▶ Task goal: For this exercise, return exactly the lines of the material below that begin at the one with "25: (709, 198, 13.33)" and stop after the one with "37: (584, 269, 9.60)".

▶ Source material:
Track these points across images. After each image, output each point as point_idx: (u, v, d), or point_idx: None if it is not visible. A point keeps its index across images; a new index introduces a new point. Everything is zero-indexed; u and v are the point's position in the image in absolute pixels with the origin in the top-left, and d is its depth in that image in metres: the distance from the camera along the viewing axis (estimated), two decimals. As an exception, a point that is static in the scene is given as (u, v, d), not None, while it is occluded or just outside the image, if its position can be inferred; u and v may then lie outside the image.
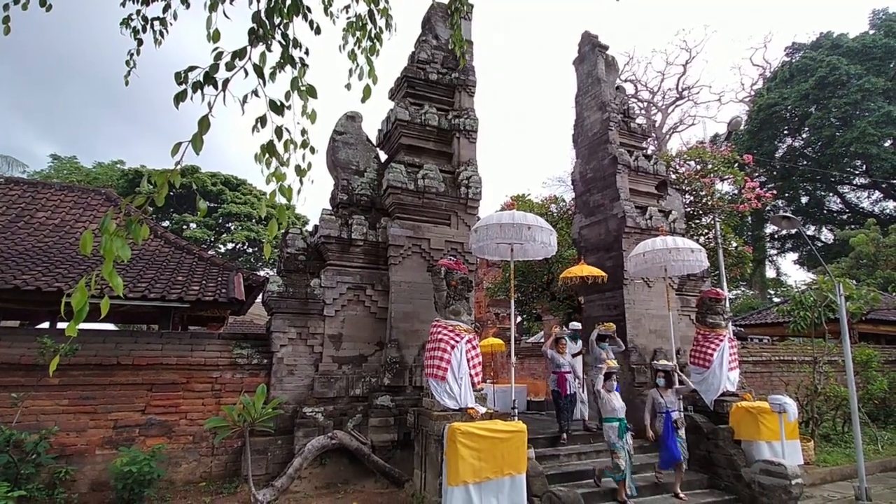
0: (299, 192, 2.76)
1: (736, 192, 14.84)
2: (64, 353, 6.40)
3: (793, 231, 28.76)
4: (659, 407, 7.15)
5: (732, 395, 8.15)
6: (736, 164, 14.64)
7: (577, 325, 9.66)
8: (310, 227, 9.12)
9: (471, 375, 6.66)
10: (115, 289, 1.93)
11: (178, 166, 2.12)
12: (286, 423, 7.34)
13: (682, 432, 7.13)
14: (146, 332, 7.96)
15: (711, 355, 8.25)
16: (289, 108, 2.55)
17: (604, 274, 9.56)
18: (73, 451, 6.55)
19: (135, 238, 1.99)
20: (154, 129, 79.74)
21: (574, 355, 9.15)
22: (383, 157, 9.63)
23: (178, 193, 28.49)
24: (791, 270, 61.54)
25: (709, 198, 13.33)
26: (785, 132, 32.03)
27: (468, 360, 6.65)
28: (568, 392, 8.37)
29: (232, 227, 29.81)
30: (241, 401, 6.30)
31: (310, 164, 2.91)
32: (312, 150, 2.91)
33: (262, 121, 2.52)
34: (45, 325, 10.89)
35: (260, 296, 8.80)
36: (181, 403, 7.19)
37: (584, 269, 9.60)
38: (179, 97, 2.33)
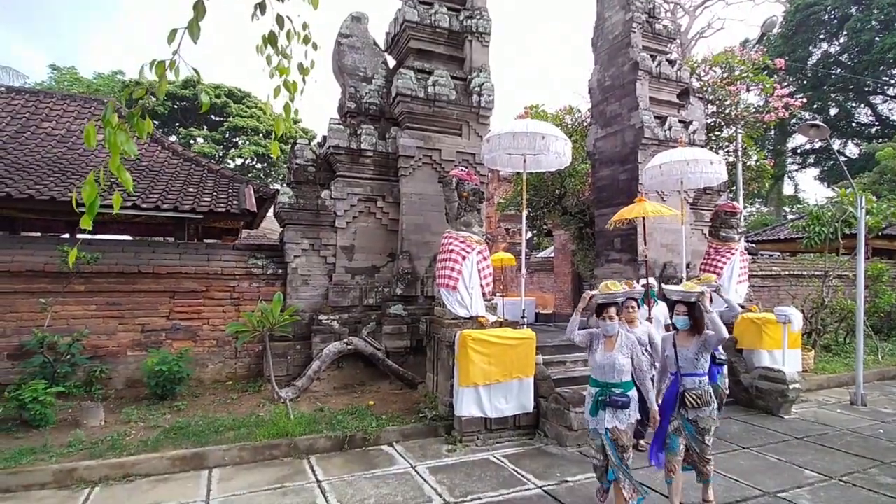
0: (303, 91, 2.71)
1: (762, 102, 14.07)
2: (85, 261, 6.58)
3: (817, 143, 27.68)
4: (669, 364, 4.07)
5: (740, 307, 8.29)
6: (766, 71, 13.75)
7: (650, 281, 6.72)
8: (318, 140, 8.92)
9: (481, 286, 6.79)
10: (125, 184, 1.91)
11: (176, 56, 2.00)
12: (303, 330, 7.67)
13: (701, 417, 3.84)
14: (163, 243, 8.12)
15: (721, 268, 8.28)
16: (289, -8, 2.35)
17: (674, 211, 7.59)
18: (105, 352, 6.97)
19: (137, 132, 1.92)
20: (146, 47, 75.94)
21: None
22: (391, 62, 9.15)
23: (182, 107, 27.80)
24: (810, 187, 60.12)
25: (733, 107, 12.68)
26: (821, 37, 29.74)
27: (479, 271, 6.74)
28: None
29: (239, 142, 29.34)
30: (259, 307, 6.53)
31: (313, 63, 2.77)
32: (315, 47, 2.74)
33: (262, 7, 2.34)
34: (66, 236, 11.12)
35: (271, 209, 8.81)
36: (202, 310, 7.51)
37: (638, 208, 7.21)
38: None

▶ Answer space:
25: (709, 198, 13.33)
26: (785, 132, 32.03)
27: (468, 360, 6.65)
28: (568, 392, 8.37)
29: (232, 227, 29.81)
30: (241, 401, 6.30)
31: (310, 164, 2.91)
32: (312, 150, 2.91)
33: (262, 121, 2.52)
34: (45, 325, 10.89)
35: (260, 296, 8.80)
36: (181, 403, 7.19)
37: (584, 269, 9.60)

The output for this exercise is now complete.